#### Task to complete:
Reproduce every record exactly as it appears, but not the pictures.

#### Exercise inputs:
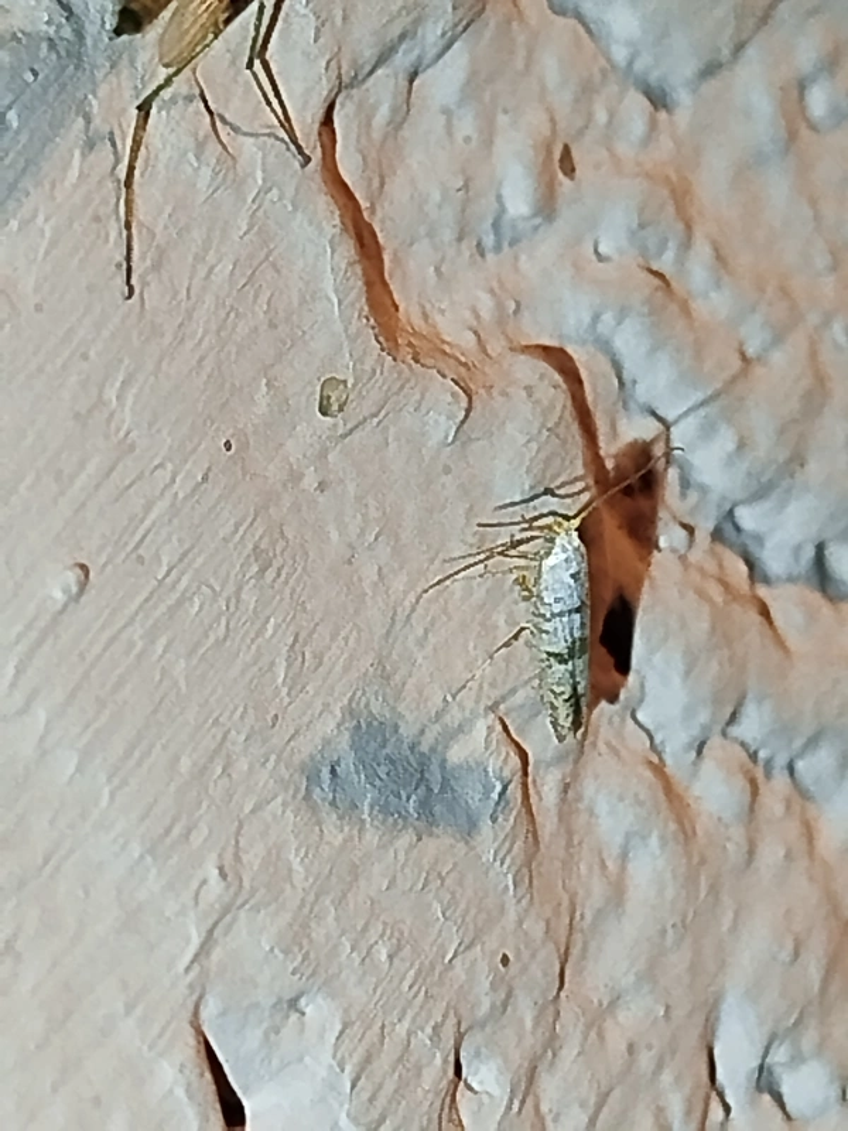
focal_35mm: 167
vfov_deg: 11.8
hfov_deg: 8.9
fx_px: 5455
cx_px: 424
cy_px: 566
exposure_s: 1/50
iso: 125
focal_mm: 5.31
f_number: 1.7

#### Result below:
focal_35mm: 167
vfov_deg: 11.8
hfov_deg: 8.9
fx_px: 5455
cx_px: 424
cy_px: 566
exposure_s: 1/50
iso: 125
focal_mm: 5.31
f_number: 1.7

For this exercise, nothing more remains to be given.